四十肩・五十肩
肩関節の痛み
40歳以降に、今までに感じたことない肩関節の痛みはもしかしたら、四十肩、五十肩かもしれません。

肩関節は、肩甲骨と上腕骨が作る関節です。この関節は骨と骨の適合性が比較的ゆるいために、腱板といわれる筋肉で補強されています。この筋肉は肩甲骨と上腕骨をつなぎとめているのですが、40歳以降(多くは50歳以降)に炎症を起こすことがあります。この炎症は局所的に終わることもありますし、関節全体に波及することもあります。局所的な場合は、痛みはひどくありません。数日か1~2週間ほどで痛みが収まるのがほとんどでしょう。痛み方も「何かの拍子に痛い」と訴える患者さんが多いようです。
しかし、炎症が関節全体に波及した場合には痛みはきつくなります。
こうなると、治るまでには時間がかかります。早くて3ヵ月、長くて1年から2年かかる患者さんもいらっしゃいます。「どの程度の回復で治ったとするのか?」という問題もありますが、とにかく長くかかるものです。時にはレントゲン検査では腱板の断裂や石灰の沈着(石灰沈着性腱炎)が確認されることもあります。
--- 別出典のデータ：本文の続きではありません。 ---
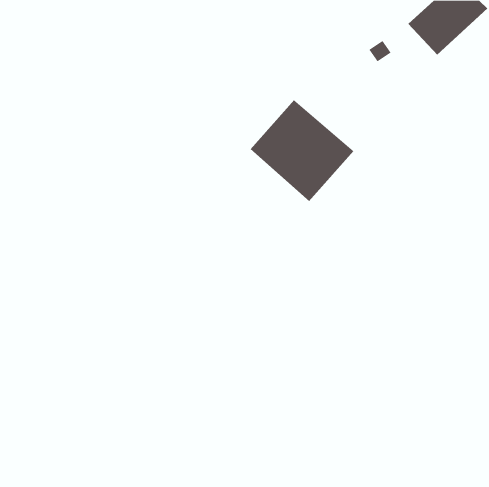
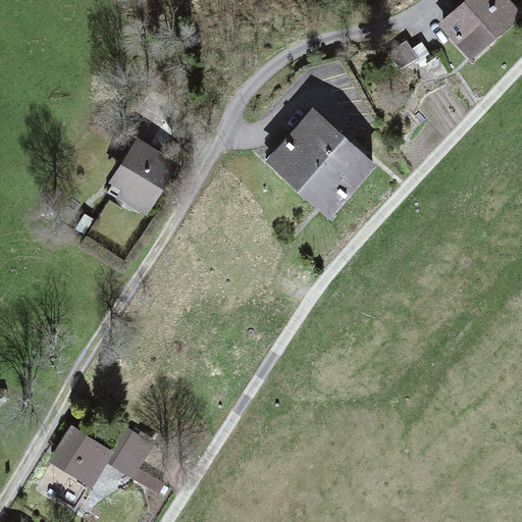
building: none -> [113,143,174,209]
building: none -> [49,424,155,486]

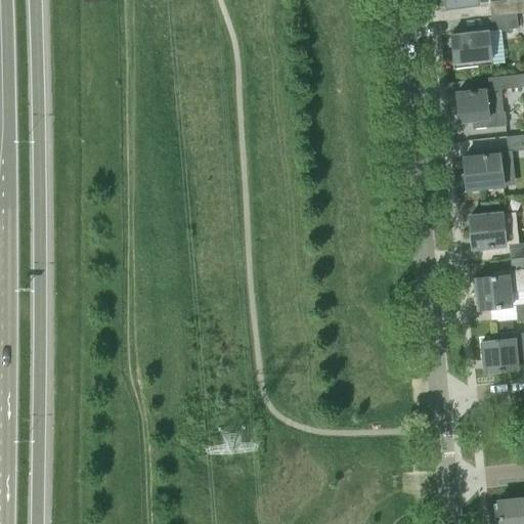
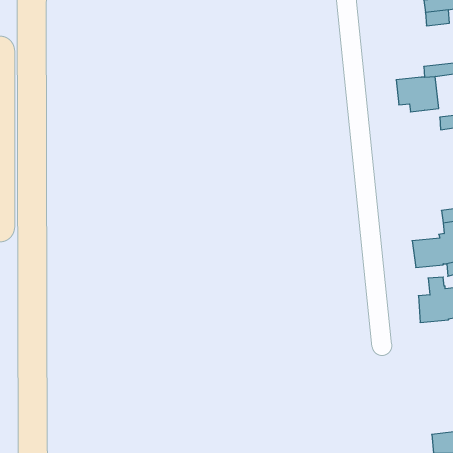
building: [451,30,493,68] -> none
building: [464,148,505,189] -> none
building: [470,213,506,248] -> none

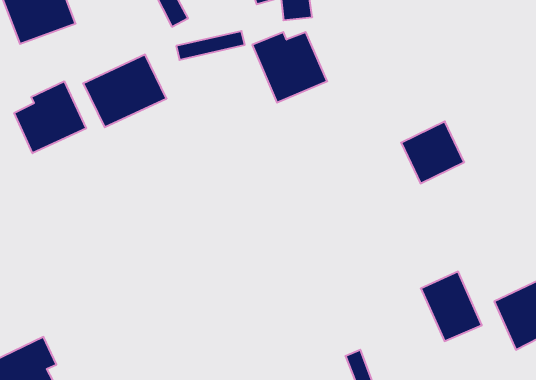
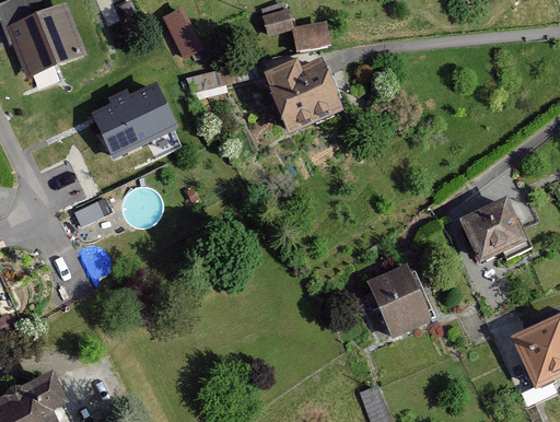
building: [14,81,86,153] -> none
building: [401,121,464,183] -> [462,197,526,260]
building: [421,272,482,341] -> [369,263,431,335]

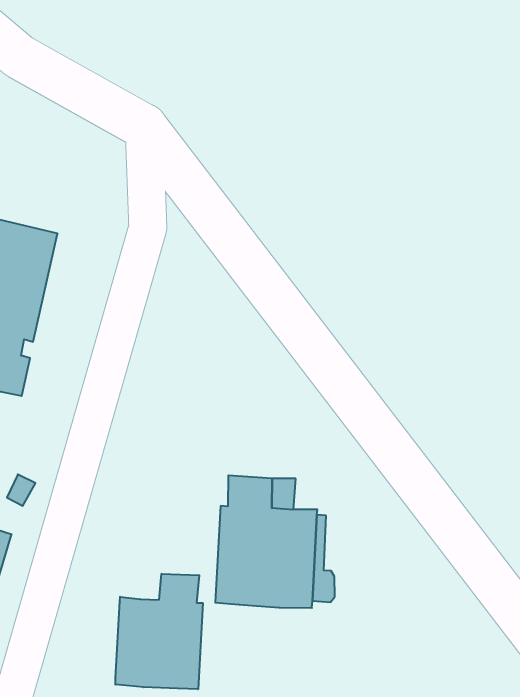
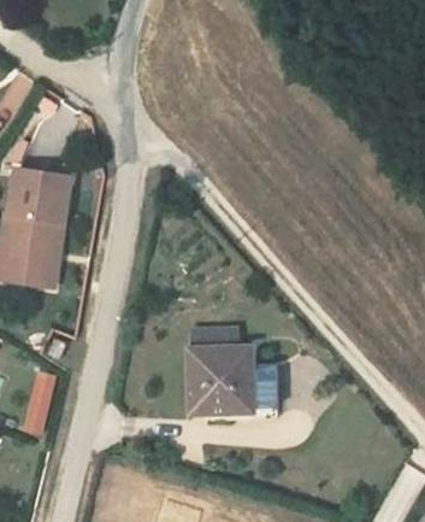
building: [115,574,203,689] -> none

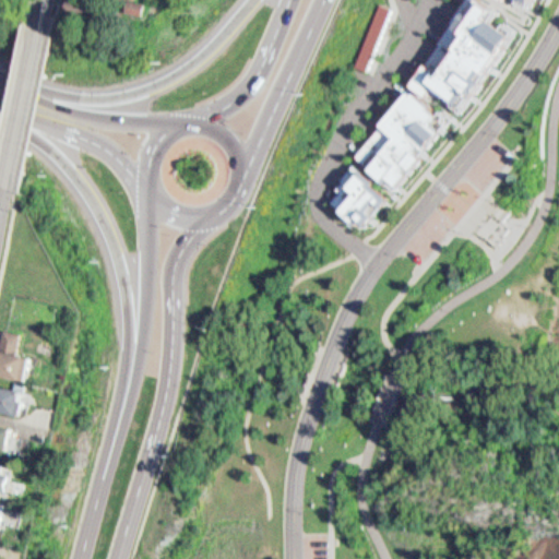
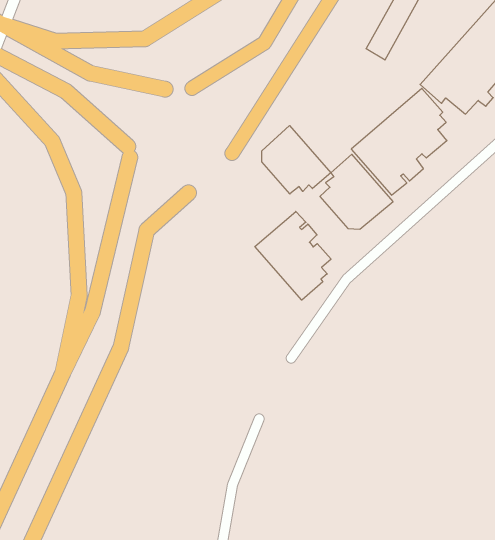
building: none -> [262,126,331,194]
building: none -> [255,211,331,300]

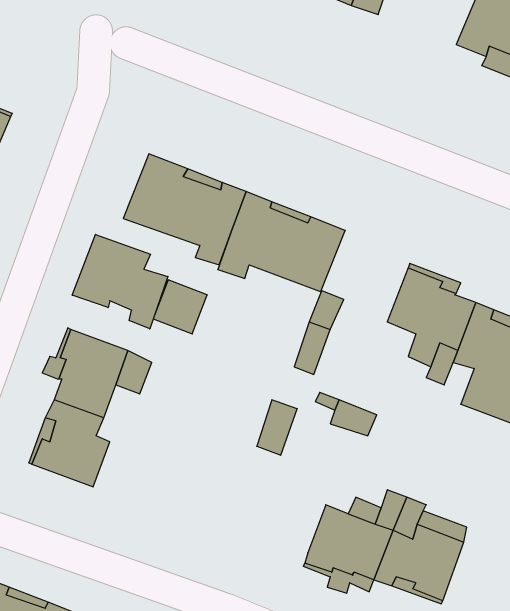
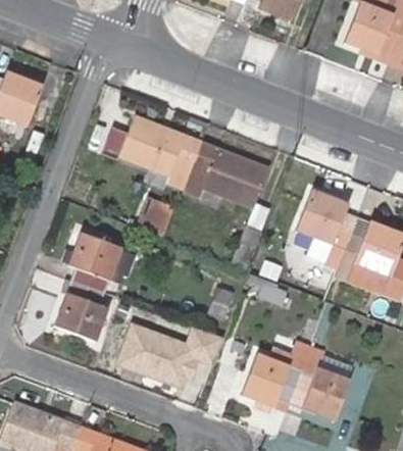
building: [72,234,168,329] -> none
building: none -> [116,324,222,391]

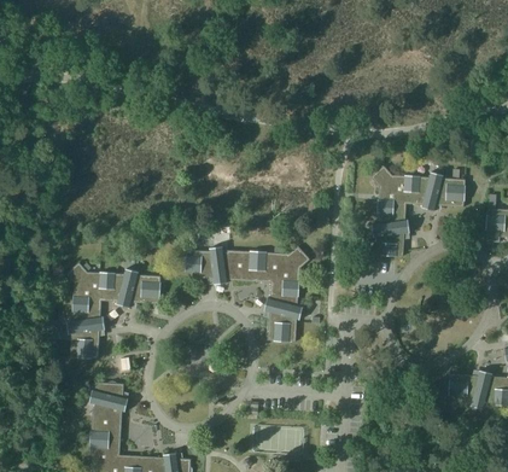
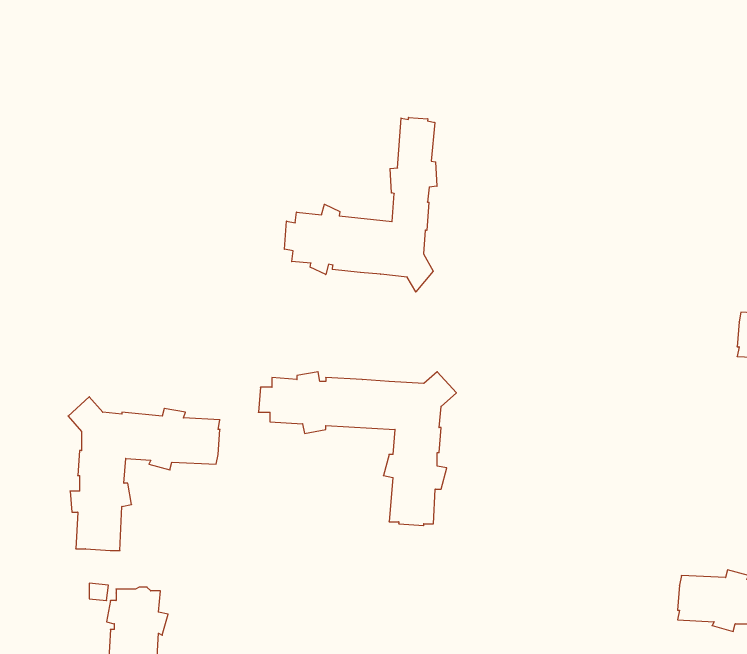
building: none -> [284,117,437,292]
building: [370,165,465,257] -> none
治療の一番の目的は痛みを和らげることと固まった関節を動くようにすることです。
痛みが出たばかりの時期は、無理に関節を動かすと痛みはひどくなります。この時期は痛みを和らげることに重点が置かれます。低周波治療や温熱療法、時にはアイシングを行い、マッサージをします。鍼灸治療の経験がある患者さんには鍼灸治療の提案も行います。つまりは痛みの悪循環を断ち切ろうとするわけです。また、この肩の痛みは必ず楽になるということを確信することも重要です。その確信は治療者との信頼関係によって得ることができるものです。

一定の時期が過ぎ、痛みが軽減してくれば積極的に関節を動かしていくことになります。マッサージを行った後に、無理のない範囲から運動を始めます。リハビリは痛みを伴ってはいけません。痛みをできるだけ感じることなく、心地よく確実にリハビリを進めていくことが最も重要なことです。
当院ではそのようなリハビリテーションを提供することができます。